On that first day, Dad climbed the ladder with a 5 gallon tin bucket of tar. He carried it to the far corner of one of five sections I was to coat with this tar. He pried the lid off the tar can with a Phillips head screwdriver, screwed a new brush head into what looked like a broom handle, dropped the brush into the liquid tar, turned it a couple times to throughly coat the brush, then quickly plopped it to the roof surface and began moving the tar about. The tar left a shiny black coat next to the dull gray of some 4000 square feet of roof surface I was to do. “That’s all you do” he offered. “Take your time”.
Better words have never been spoken.
It took me the better half of the summer to complete that job.

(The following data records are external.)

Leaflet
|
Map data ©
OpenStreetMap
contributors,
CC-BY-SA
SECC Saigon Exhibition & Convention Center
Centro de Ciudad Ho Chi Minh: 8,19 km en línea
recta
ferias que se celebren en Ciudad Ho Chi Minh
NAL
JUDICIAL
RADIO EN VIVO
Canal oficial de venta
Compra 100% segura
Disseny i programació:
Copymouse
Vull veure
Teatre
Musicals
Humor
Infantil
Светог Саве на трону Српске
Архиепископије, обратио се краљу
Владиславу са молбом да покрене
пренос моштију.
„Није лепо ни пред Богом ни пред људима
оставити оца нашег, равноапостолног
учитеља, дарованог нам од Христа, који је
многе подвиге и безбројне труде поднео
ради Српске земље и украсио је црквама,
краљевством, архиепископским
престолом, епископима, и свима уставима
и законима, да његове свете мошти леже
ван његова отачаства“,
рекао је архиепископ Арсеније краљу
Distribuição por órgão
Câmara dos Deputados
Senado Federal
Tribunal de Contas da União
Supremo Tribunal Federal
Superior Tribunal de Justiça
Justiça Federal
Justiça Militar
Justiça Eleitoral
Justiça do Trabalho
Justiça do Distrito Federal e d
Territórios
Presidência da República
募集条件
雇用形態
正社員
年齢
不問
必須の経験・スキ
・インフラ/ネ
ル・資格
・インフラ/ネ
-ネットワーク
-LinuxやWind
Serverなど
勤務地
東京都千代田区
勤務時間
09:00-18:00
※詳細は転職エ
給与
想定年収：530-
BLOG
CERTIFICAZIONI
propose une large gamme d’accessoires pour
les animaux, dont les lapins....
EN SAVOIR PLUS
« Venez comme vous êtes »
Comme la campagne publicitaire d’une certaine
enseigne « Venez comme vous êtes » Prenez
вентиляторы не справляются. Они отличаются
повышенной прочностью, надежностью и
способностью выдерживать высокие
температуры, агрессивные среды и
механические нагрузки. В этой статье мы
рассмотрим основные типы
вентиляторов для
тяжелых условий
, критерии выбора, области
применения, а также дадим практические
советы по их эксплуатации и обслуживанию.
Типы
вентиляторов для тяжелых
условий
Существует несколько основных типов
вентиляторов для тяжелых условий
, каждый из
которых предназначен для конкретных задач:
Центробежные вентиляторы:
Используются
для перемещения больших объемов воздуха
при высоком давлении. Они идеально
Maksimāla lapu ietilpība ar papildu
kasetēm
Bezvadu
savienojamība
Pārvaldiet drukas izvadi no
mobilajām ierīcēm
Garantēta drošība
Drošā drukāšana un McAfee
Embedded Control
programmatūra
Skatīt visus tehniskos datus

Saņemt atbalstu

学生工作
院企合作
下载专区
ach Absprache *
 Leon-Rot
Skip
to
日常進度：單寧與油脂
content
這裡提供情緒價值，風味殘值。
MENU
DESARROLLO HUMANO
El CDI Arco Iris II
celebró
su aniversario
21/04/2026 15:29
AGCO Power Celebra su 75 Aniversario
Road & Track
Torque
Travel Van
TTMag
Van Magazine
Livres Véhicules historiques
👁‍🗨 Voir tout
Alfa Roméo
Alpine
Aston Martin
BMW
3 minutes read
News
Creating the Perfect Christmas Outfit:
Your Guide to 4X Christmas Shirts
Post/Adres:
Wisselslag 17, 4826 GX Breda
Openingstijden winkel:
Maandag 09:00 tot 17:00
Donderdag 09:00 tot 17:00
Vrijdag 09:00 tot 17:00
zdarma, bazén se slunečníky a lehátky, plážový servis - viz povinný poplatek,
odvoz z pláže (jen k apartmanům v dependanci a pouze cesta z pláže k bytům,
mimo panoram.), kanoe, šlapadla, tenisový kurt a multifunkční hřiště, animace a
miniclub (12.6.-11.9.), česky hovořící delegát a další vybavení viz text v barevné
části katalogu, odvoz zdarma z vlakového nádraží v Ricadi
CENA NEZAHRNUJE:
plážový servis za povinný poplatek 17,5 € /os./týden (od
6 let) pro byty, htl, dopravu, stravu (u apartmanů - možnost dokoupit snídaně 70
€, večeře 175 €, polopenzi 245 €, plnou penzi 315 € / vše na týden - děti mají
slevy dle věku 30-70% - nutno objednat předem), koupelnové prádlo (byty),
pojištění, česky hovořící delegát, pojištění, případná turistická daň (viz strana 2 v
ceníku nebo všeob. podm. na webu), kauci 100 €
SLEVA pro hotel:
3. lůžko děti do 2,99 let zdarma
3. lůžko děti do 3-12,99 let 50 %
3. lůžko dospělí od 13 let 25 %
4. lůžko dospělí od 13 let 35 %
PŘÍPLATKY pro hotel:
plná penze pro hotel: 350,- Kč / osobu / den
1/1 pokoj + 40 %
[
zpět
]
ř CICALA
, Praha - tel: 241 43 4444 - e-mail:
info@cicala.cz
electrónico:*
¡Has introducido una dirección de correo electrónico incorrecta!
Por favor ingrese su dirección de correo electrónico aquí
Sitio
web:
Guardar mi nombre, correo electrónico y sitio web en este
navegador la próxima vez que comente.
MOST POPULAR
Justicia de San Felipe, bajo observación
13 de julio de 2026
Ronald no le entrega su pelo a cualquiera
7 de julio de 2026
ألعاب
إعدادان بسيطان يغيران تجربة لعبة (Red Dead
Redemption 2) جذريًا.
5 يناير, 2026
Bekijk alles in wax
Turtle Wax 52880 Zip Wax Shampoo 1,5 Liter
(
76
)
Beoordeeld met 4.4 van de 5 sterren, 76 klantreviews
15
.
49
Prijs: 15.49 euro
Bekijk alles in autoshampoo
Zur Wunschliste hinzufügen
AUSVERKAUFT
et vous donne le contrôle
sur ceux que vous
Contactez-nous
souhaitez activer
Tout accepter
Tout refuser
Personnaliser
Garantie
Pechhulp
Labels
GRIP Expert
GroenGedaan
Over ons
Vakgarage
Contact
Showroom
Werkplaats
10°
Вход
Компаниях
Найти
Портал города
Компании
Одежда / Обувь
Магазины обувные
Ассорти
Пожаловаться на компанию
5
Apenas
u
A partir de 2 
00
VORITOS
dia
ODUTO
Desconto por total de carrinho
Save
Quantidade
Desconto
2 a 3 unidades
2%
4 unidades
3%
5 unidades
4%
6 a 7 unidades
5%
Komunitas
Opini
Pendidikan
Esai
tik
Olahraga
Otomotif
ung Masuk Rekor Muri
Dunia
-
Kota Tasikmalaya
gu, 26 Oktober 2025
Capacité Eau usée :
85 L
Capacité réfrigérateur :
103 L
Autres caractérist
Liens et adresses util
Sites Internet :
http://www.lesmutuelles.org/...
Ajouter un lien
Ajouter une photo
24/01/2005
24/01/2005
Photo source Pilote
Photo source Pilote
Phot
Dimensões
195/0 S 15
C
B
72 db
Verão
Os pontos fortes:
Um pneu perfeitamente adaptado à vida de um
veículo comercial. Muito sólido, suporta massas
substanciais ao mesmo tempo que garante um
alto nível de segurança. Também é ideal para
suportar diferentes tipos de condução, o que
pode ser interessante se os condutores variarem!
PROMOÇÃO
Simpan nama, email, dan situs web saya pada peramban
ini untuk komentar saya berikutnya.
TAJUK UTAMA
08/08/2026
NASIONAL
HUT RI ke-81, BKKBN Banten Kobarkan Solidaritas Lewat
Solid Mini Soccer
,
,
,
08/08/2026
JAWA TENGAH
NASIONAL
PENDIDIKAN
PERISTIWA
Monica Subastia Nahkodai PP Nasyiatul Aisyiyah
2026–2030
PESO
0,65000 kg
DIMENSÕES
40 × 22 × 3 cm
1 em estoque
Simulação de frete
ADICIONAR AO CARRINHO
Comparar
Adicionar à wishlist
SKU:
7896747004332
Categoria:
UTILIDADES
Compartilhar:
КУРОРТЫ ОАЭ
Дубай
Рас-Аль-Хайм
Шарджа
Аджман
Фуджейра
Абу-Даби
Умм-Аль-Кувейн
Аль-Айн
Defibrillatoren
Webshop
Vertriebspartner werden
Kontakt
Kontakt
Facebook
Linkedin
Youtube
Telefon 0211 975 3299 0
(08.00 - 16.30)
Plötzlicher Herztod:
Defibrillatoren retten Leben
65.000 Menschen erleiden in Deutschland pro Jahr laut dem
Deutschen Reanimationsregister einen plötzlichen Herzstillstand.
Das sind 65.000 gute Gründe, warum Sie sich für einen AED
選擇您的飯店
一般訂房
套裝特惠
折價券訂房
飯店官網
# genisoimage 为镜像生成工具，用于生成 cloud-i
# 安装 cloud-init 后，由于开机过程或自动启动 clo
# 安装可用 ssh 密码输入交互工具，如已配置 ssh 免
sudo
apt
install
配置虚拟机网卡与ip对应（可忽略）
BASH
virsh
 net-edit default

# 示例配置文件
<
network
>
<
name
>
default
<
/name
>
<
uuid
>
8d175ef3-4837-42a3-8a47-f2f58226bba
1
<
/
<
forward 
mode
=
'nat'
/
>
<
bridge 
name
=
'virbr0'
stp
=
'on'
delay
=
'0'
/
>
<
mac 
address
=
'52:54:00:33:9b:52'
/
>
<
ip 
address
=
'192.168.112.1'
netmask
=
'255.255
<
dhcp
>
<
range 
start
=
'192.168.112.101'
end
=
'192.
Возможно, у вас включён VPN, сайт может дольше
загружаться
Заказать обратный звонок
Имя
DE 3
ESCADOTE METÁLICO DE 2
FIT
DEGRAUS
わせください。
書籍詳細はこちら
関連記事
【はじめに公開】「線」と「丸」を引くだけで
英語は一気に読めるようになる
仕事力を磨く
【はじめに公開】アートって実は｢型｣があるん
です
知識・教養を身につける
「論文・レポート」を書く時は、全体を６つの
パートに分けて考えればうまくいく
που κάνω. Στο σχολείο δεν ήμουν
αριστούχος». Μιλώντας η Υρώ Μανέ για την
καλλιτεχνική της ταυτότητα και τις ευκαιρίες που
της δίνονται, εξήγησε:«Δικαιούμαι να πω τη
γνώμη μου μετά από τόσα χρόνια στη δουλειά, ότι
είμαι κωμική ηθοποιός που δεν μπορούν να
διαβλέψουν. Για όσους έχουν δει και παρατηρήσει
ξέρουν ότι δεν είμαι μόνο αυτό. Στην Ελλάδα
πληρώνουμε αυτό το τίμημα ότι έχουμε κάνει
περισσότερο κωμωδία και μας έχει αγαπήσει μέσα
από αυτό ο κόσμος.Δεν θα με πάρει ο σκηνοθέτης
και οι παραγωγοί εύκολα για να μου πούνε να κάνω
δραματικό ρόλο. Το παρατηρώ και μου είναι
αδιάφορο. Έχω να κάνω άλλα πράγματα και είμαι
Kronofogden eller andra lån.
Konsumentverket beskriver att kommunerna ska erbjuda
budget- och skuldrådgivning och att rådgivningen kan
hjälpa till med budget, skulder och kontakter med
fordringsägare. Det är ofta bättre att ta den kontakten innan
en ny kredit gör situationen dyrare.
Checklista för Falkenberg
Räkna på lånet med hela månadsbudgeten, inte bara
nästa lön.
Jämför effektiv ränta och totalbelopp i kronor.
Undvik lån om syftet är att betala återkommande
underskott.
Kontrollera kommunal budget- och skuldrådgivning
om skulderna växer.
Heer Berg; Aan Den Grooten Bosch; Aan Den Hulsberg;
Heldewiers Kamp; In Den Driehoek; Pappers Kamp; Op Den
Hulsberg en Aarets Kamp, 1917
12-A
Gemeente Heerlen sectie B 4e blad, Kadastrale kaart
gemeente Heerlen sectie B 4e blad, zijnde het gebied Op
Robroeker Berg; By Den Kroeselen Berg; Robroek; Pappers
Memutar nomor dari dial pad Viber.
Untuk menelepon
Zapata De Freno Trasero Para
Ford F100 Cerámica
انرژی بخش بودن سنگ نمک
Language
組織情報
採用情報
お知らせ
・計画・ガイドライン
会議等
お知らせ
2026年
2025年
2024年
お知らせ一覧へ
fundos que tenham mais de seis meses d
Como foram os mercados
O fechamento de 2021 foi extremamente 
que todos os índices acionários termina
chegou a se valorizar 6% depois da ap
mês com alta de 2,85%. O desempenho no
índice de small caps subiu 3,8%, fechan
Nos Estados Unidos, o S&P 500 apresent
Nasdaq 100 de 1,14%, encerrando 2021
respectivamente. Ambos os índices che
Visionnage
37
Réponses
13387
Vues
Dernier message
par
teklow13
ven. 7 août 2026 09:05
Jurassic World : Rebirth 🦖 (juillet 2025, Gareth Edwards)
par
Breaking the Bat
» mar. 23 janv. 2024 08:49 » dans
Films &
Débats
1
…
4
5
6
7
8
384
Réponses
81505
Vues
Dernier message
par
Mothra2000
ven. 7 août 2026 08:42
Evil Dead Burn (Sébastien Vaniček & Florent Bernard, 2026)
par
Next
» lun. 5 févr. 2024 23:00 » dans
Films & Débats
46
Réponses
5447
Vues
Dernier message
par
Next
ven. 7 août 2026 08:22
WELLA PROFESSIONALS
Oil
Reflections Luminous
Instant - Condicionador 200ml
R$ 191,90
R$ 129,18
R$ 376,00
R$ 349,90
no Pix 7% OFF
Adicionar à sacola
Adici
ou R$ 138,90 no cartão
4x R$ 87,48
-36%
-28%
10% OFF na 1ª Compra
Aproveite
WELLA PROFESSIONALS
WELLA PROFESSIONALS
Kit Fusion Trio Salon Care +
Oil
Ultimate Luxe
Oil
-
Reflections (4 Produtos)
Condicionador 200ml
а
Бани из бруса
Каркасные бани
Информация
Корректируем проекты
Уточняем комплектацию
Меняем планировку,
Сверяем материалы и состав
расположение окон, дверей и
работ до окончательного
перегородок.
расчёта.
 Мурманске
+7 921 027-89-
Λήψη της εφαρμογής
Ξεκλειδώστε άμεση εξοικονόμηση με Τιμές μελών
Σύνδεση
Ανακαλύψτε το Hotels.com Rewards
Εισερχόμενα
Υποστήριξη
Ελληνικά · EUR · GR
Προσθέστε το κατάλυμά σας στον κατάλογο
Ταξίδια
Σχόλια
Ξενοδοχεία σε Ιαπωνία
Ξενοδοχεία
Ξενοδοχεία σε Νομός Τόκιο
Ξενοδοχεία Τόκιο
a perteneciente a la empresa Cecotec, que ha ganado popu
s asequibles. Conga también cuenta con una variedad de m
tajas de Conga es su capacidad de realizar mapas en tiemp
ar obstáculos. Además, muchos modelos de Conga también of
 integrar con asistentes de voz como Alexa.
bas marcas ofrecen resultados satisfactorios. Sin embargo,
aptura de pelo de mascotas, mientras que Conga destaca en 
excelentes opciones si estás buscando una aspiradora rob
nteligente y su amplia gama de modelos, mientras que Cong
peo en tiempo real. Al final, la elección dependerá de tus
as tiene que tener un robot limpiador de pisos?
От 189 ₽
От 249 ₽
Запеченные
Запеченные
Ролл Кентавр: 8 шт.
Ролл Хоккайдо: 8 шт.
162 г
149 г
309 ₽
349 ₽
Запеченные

And as fate would have it, the restaurants I owned would have roofs that, you guessed it, had flat roofs which from time to time would need tarring. I had become rather skilled with the material. In fact, years later when I began painting, my wife and mentor came downstairs to look at an abstract piece I was struggling with. “I love some of the color schemes and combinations but it just seemed too much of one thing.” I pined.
“You can make the parts of the painting you don’t like go away” she offered.
“Go away?” I asked
Sharon nodded to the bucket of tar I had amongst my other discarded house paints. “Cover up what you don’t like, try it” .
So I grabbed a flat scraper and the gallon of thick tar, and then disappeared. Not physically, but there are moments, and here I am reminded of being on the kitchen line, a slew of tickets suddenly appear and I would be faced with two choices, freeze and stumble, or slip into a state where the subconscious speaks only to the body, a zone, a state of flow where self doubt melts as the soul works uninhibited. It’s a high. An elevated state and when I came to with tar covered hands and cloths, I had finished this painting. As an artist, this was my first job.